“HEAVEN’S HIGH MESSENGER”

I passed over a stile and walked across a clover field. How prosperous it looked, how green after the seared and sad appearance of permanent pasture, which still lay brown and lifeless. Overhead the bravest of all West-country songsters was singing—the skylark. What a speck he appeared throbbing in the sky, only a little dot hardly bigger than a pin’s head; but what a voice he had, what a cry of exultant joy was his, what a melody of passion, what a glory of triumphant music! I stood and listened like the poet, and wondered how a bird could sing so; such joy, such passionate melody seemed superhuman, and how the notes were produced in the tiny throat was then and will always remain a mystery. He did not seem a living, breathing bird; only a voice—a voice of incarnate joy and gladness. Silver hammers seemed to throb within him and to beat out a prayer of ecstatic joy, which no heart could measure, and no human tongue pronounce. Then suddenly, as a leaf, he fell, and the exquisite singer of a moment before became again only the little brown bird, a dweller amongst green fields, and a familiar of everyday life. Yet for all that we, too, dwell on earth and toil and spin, it is well to have heard the music of heaven. I walked along refreshed and gladdened, for in spite of the shadows that envelope us, “there burns in each an invisible sun,” and amid such scenes it is impossible not to feel a passing ray.

At last I reached the well-known bank. A few shy violets were in blossom—the afternoon sun was playing upon the opening blossoms. I picked two or three tiny flowers, but only a few, for I like to leave a spot as fair as I found it, and the little petals were still tightly curled. Growing close to the violet was another charming woodland flower, the wood-sorrel, or witches’ cheeses as village children often call it here. The little blossoms were of an exquisite translucent white, with delicate lavender veins, and strange triangular leaves that folded up at night like the leaves of a sensitive plant.

Some people say that the wood-sorrel is the true shamrock used by St. Patrick to illustrate the doctrine of the Trinity. Be this as it may, it is a delightful little plant, and one of the most charming inhabitants of our English woods.

Its veined delicate petals recalled to me the form and beauty of the exquisite grass of Parnassus, which I have often discovered on the moors of the west coast of Scotland and in a few spots in the wildest parts of the Shropshire hills. A little further on, I came to a patch under a hazel tree of bronze leaves. These I recognized to be the leaves of the ground ivy, and its minute mauve blossoms were just coming into blossom. This plant used to be called ales-hoof, and was formerly put into beer as a flavouring, much in the same manner as we put borage now into claret cup, or introduce into badminton a peach, or a spray of nettles. From the ground ivy an excellent tea can be made which possesses purifying qualities for the blood, and which was formerly much used in Shropshire as a spring tonic. Tea from a decoction of nettles is also constantly drunk in Shropshire, as is also a drink made from wild mallows.

THE BREATH OF SPRING

As I retraced my steps the light was fast fading, and the gold turning into lavender. All was dying, the reds and golds turning into sombre browns and greys. Flowers were falling asleep, and far away I saw a line of cattle gently driven to some far farm-steading. As I walked across the meadows, I noted that the little lambs had crept to their dams’ sides, and meant to remain there quiet and snug till the small hours of the morning. Alone in the dusk I caught here and there the triumphant song of the throstle; all else was still. In the gloaming I saw dimly brown figures crossing upland and valley to the lonely hamlets that nestled amongst a starry mist of damson groves. The bright March day of work and gaiety was over. Frost might visit the earth in the night, but to-morrow, judging by the red sunset, would be another day of gladness and hope and brightness. I told myself spring had come, and that soon all our dear feathered friends would return. The nightingales would sing in the south, in every hazel coppice, and in the dusky groves of twilight, whilst all over England swallows would fly, near smoky towns and over lonely meres and rivers alike, carrying the message that sovereign summer was at hand.

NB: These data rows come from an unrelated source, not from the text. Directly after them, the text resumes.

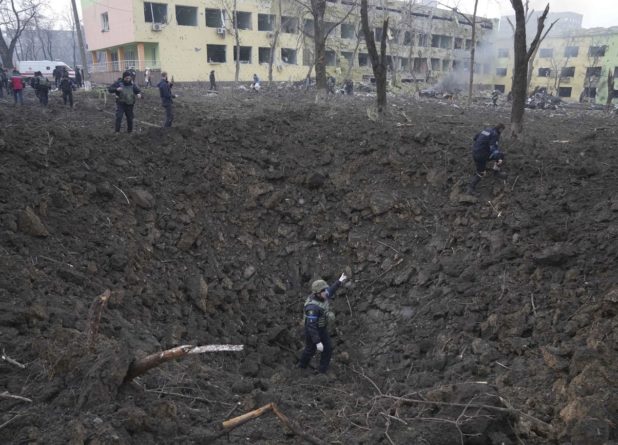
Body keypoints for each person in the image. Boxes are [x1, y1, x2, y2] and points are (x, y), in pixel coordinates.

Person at [299, 272, 348, 375]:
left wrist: (339, 281)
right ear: (317, 293)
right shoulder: (312, 307)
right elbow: (311, 326)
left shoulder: (323, 295)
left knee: (328, 349)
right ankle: (301, 367)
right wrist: (317, 341)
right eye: (323, 291)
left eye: (325, 290)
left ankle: (322, 371)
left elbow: (331, 290)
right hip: (312, 330)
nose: (326, 292)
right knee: (310, 350)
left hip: (322, 328)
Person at [466, 123, 507, 195]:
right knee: (481, 172)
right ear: (500, 129)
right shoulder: (495, 134)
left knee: (500, 155)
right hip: (482, 155)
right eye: (502, 131)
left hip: (475, 152)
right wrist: (499, 159)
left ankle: (496, 172)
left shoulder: (487, 130)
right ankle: (470, 188)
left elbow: (475, 138)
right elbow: (493, 148)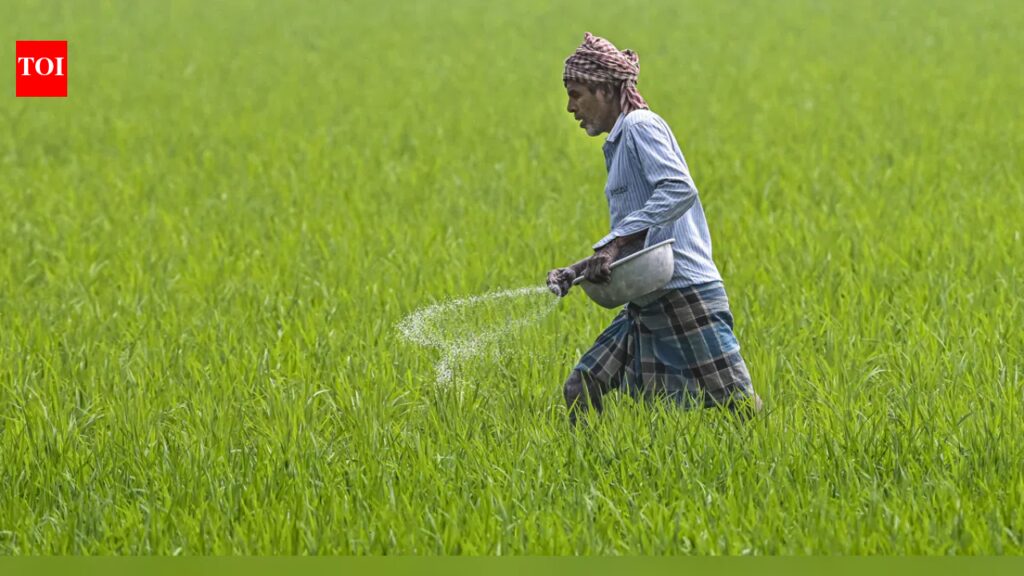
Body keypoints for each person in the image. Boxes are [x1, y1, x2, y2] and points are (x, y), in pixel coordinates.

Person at [547, 32, 762, 425]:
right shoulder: (618, 142)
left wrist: (611, 247)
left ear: (606, 90)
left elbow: (679, 188)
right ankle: (588, 469)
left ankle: (771, 460)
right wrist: (575, 272)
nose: (569, 107)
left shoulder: (641, 127)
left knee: (740, 407)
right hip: (647, 297)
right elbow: (636, 234)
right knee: (582, 385)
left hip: (685, 292)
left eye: (576, 94)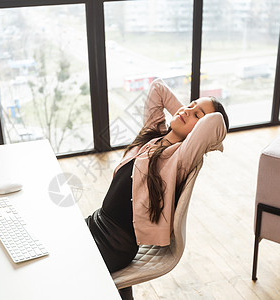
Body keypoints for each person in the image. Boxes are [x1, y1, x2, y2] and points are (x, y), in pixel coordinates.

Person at [85, 78, 229, 274]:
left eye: (198, 115)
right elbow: (158, 88)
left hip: (114, 244)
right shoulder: (153, 134)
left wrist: (208, 139)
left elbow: (215, 122)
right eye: (189, 105)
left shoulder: (180, 159)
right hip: (96, 222)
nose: (187, 110)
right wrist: (187, 115)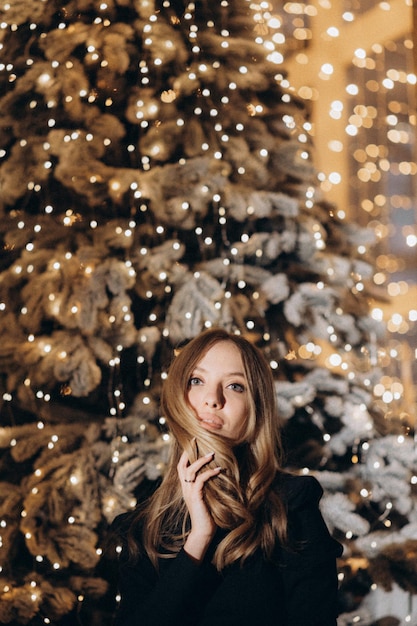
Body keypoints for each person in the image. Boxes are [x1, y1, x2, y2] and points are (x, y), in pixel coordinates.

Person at [111, 327, 343, 626]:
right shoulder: (141, 529)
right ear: (178, 396)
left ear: (255, 408)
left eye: (235, 386)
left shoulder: (290, 505)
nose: (213, 399)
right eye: (197, 381)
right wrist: (198, 538)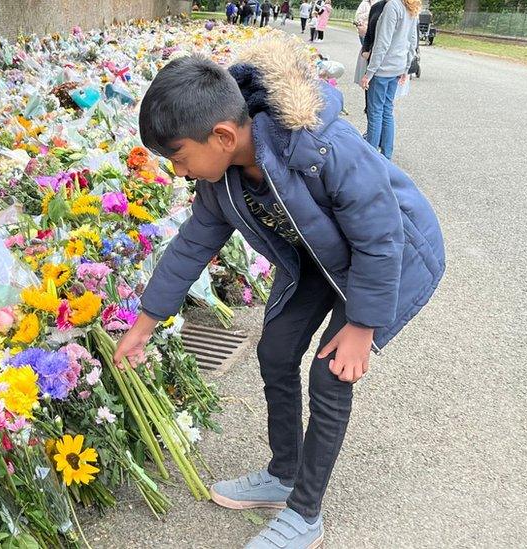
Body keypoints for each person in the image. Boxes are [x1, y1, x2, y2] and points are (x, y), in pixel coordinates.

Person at [122, 35, 444, 549]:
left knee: (332, 372)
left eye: (178, 158)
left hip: (395, 256)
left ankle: (305, 513)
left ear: (223, 134)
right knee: (274, 350)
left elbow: (380, 237)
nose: (175, 172)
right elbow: (190, 248)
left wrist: (361, 326)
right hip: (320, 258)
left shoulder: (321, 145)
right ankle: (284, 472)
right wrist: (144, 324)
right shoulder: (220, 179)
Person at [361, 0, 420, 158]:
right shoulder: (411, 7)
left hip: (383, 69)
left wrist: (369, 72)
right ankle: (386, 155)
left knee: (375, 112)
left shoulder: (392, 6)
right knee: (387, 110)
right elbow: (412, 41)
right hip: (397, 67)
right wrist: (406, 68)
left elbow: (382, 42)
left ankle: (371, 158)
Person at [354, 0, 388, 114]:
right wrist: (365, 49)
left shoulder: (396, 8)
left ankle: (373, 130)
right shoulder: (375, 6)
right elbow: (370, 33)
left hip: (384, 60)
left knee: (379, 108)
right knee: (375, 106)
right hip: (372, 53)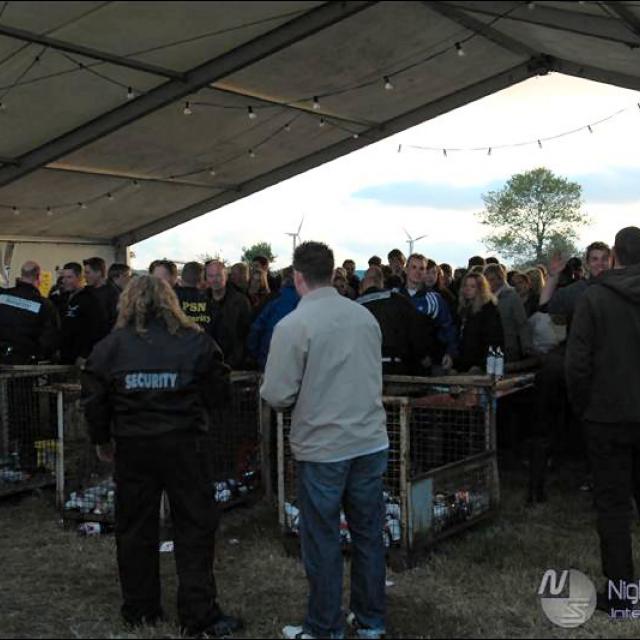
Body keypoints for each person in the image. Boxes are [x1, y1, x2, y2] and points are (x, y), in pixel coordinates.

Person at [82, 276, 241, 636]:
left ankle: (140, 609)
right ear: (171, 301)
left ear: (127, 303)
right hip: (185, 445)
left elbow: (94, 399)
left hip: (134, 446)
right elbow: (220, 393)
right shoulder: (196, 341)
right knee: (194, 526)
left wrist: (102, 439)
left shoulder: (111, 347)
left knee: (135, 527)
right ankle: (198, 613)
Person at [261, 241, 388, 640]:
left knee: (322, 539)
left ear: (297, 277)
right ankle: (370, 620)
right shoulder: (364, 317)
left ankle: (324, 626)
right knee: (368, 534)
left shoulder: (293, 325)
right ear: (333, 273)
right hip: (369, 440)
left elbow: (277, 393)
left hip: (324, 447)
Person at [566, 226, 640, 613]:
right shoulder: (595, 296)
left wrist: (584, 406)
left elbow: (577, 364)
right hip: (609, 412)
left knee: (612, 507)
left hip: (606, 415)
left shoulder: (594, 297)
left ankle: (623, 594)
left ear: (614, 254)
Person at [357, 266, 433, 375]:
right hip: (396, 366)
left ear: (362, 284)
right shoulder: (398, 299)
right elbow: (416, 330)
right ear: (381, 282)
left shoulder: (354, 306)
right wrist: (422, 356)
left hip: (363, 367)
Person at [399, 253, 458, 372]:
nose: (418, 272)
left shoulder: (435, 299)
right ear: (406, 270)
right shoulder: (393, 295)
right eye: (413, 267)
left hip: (428, 364)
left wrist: (450, 353)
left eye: (422, 268)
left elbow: (448, 328)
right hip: (397, 362)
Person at [539, 241, 611, 330]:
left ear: (611, 262)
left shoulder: (619, 288)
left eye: (604, 259)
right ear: (587, 264)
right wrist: (553, 276)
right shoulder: (578, 290)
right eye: (594, 259)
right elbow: (544, 306)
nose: (600, 263)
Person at [0, 261, 59, 363]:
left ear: (21, 274)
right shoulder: (44, 305)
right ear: (38, 277)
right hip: (24, 362)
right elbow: (50, 338)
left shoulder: (3, 296)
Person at [247, 267, 300, 371]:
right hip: (294, 364)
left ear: (283, 280)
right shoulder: (306, 301)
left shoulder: (273, 299)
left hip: (267, 359)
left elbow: (257, 328)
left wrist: (254, 354)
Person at [59, 262, 108, 365]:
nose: (65, 281)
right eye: (63, 277)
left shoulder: (90, 299)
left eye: (69, 277)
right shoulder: (62, 298)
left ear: (79, 278)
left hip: (81, 356)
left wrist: (85, 354)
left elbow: (97, 329)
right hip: (64, 354)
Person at [205, 260, 252, 370]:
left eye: (218, 275)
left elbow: (247, 333)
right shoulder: (201, 300)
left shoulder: (241, 302)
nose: (214, 280)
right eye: (210, 276)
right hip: (206, 362)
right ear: (206, 278)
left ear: (226, 276)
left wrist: (237, 359)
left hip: (233, 364)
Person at [454, 272, 504, 374]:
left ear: (480, 289)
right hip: (464, 363)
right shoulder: (464, 308)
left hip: (479, 365)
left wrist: (481, 365)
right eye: (466, 285)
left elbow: (494, 340)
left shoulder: (489, 310)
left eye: (472, 286)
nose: (468, 289)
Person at [483, 264, 532, 362]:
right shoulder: (486, 298)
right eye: (486, 280)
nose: (488, 283)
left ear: (500, 278)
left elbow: (522, 323)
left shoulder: (512, 296)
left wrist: (527, 348)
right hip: (490, 346)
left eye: (491, 279)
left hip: (509, 346)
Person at [175, 262, 215, 335]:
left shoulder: (171, 297)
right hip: (205, 340)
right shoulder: (212, 298)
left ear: (182, 277)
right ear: (202, 279)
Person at [84, 257, 120, 330]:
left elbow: (115, 318)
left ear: (99, 273)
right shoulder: (85, 291)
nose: (84, 276)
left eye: (87, 272)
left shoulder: (112, 292)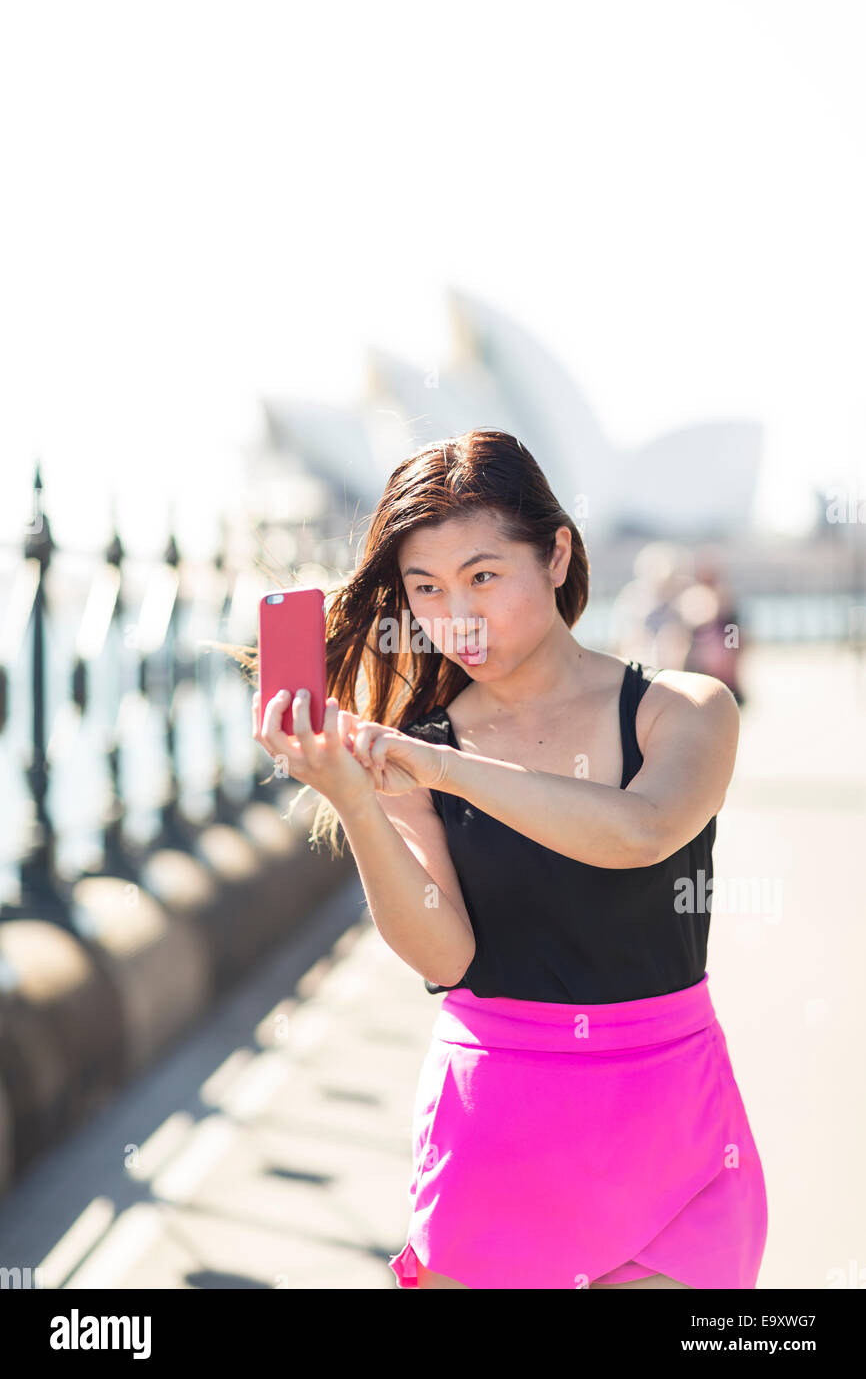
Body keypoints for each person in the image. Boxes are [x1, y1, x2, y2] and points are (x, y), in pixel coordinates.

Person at [249, 428, 768, 1290]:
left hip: (675, 1136)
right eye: (426, 588)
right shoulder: (414, 756)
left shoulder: (682, 709)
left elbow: (637, 834)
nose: (453, 614)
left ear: (557, 555)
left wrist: (443, 766)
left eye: (482, 577)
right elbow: (446, 956)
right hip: (495, 1138)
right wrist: (355, 799)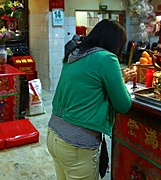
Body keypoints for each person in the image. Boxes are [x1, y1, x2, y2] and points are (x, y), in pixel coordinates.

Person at [47, 19, 136, 180]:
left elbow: (87, 85)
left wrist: (119, 78)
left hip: (53, 134)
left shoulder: (75, 53)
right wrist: (121, 81)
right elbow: (123, 104)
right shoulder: (106, 58)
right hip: (76, 144)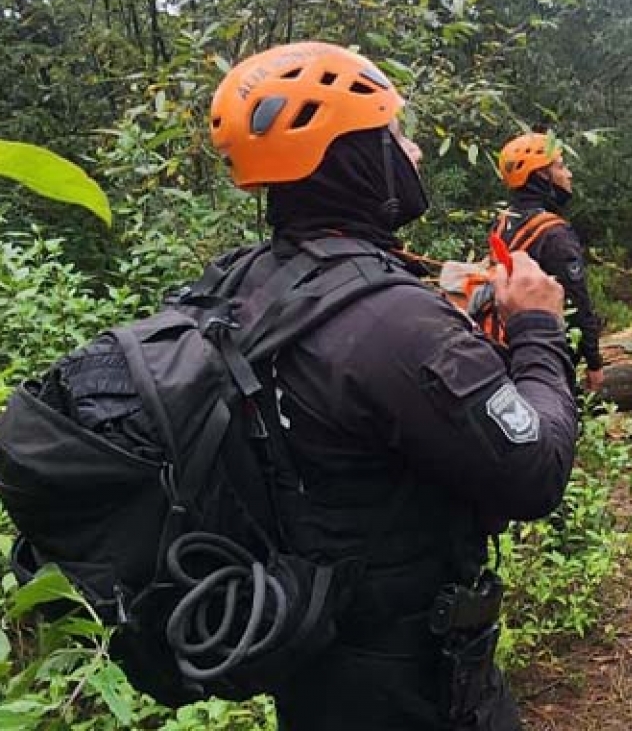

When I returned to the Abbey, I found that Bess was in bed.

“She be asleep,” nurse said, “but she seemed wonderful busy about something, all in a flurry like, and didn’t take no notice, not even of the pug; but her would say her prayers twice over. And when I asked why for? She answered it war best so, for the Lord somehow would make her happy, even if she had to pray twice over for a blessing.”

Then old Nana went on to say, “This afternoon, Miss Bess went out with Liza after you left, and as they comed in they was whispering together. I don’t hold with slyness,” and old Nana pursed up her mouth, and I felt, as the French say, that Liza would have at some future time a bad quarter of an hour, and that a storm was brewing in the domestic cup. I didn’t, however, ask for an explanation, but waited for the morrow to reveal the acts of to-day.